PIX11

‘You’re never going to find her’: Mom vanishes after meeting Bronx man online

CLINTON TOWNSHIP, Mich. (PIX11) — When Lynn Kim left her Michigan home on New Year’s Eve 2022, her ex-husband and his sister tried to talk some sense into her.

“Don’t go to New York and meet some guy you never met,” Nicholas Anderson recalled his sister saying. “They’re going to find you dead somewhere.”

Within a week, most traces of Kim, a 39-year-old mother of three, were gone.

“All social media has been deleted,” long-time friend Shannon Christian told PIX11 News.

Another friend, Charlene Gilbert, said that Lynn “basically fell off the face of the earth.”

“She hasn’t paid any of her bills. Her phone is disconnected,” said Gilbert. “There’s no more Lynn.”

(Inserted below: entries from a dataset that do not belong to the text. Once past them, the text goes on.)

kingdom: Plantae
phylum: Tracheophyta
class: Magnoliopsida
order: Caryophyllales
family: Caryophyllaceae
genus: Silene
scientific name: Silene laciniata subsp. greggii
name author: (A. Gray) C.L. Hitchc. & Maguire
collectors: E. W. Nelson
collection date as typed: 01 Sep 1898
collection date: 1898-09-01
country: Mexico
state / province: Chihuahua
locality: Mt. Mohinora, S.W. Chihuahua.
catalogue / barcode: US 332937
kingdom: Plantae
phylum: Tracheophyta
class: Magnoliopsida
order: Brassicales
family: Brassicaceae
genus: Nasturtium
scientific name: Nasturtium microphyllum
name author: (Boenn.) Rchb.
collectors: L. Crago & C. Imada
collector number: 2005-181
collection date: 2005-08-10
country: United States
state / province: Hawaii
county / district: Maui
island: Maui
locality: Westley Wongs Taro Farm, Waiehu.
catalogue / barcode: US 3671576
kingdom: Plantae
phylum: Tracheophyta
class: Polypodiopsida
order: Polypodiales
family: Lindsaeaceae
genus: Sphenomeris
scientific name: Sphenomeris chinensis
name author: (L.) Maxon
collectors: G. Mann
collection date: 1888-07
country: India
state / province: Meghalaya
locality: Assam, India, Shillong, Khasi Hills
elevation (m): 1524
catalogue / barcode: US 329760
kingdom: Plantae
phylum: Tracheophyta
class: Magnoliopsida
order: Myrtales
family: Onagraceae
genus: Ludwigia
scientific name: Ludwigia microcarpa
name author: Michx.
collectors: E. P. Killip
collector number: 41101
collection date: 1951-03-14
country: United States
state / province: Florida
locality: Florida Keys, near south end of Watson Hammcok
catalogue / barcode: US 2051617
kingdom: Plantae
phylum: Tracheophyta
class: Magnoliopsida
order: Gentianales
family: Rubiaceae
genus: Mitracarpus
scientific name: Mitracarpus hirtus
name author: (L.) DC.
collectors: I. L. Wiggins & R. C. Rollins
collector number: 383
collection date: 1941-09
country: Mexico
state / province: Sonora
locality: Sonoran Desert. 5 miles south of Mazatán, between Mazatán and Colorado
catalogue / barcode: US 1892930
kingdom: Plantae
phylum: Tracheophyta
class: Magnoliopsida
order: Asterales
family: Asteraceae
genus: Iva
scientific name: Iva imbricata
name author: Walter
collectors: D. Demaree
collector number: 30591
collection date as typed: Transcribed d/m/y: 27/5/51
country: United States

The disappearance of Kim, a pediatric medical assistant with two sons, 6 and 13, and a 17-year-old daughter, highlights the risky and mysterious world of online dating sites.

Friends and family said they knew Kim had met a guy named “Joey” on the MeetMe site.

“Her friends have told me he was from the Bronx,” Anderson said of “Joey.”

Anderson said his ex-wife moved back in with him last summer when he was fighting cancer and undergoing treatment. The two lived together with their children.

“Lynn used to cook dinner for the kids and make sure they were fed,” Anderson told PIX11.  “Once she had this guy in her life, she stopped caring.”

Around early December, Kim started spending huge amounts of time on the phone and computer with “Joey,” said Anderson.

Friends now believe he has a different first name, with the last name Ramos.

Anderson said the man was abusive when talking to Kim and wanted her children to stay out of her bedroom. The online “Joey” wore a baseball hat and gold chain.  

“She would walk through the house and say, ‘I love you so much,'” Anderson recalled of Kim’s conversations with “Joey.”  “And I even asked her one time, ‘Lynn, how do you love someone that you’ve never met in your life? You only met this guy over a FaceTime video!'”

Gilbert said the last time she spoke to Kim was Jan. 4, several days after Kim had driven away in her 2016 Chrysler Town & Country minivan.

“This guy Joey is in the background, and he’s cursing me over the phone,” Gilbert recalled.

When she called Kim later that day, Gilbert said, the man answered.

She said he cursed her again, saying, “F— you, you’re never going to find her. We’re in California.”

Soon after, Kim’s Facebook, Instagram, and Snapchat accounts were disabled.

Gilbert said Kim had texted her children, “I love you.”

“Her youngest is like attached to her hip,” Gilbert said.  

About two weeks after the disappearance, Anderson said his mother reported Kim missing to police in Clinton Township, Michigan.

“They said basically, ‘There’s nothing we can do,’ because she left willingly,” Anderson said.

A detective at the Clinton Township Police Department told PIX11 on Tuesday that Kim has been entered in a database as missing, and that a red flag would show up if anyone tried to use her social security number.

The detective said he may reach out to the NYPD Missing Persons Unit.

Kim’s friends and family are most troubled that she hasn’t contacted her mother, a Korean immigrant who speaks little English and lives in Texas.  

“That’s the scariest part, because her mom is her biggest supporter,” Anderson said.

Kim’s case has now caught the attention of the Missing in Michigan Facebook page, and her friends hope more posts will spur interest in Kim’s disappearance.

“I felt like she was brainwashed,” her ex-husband said.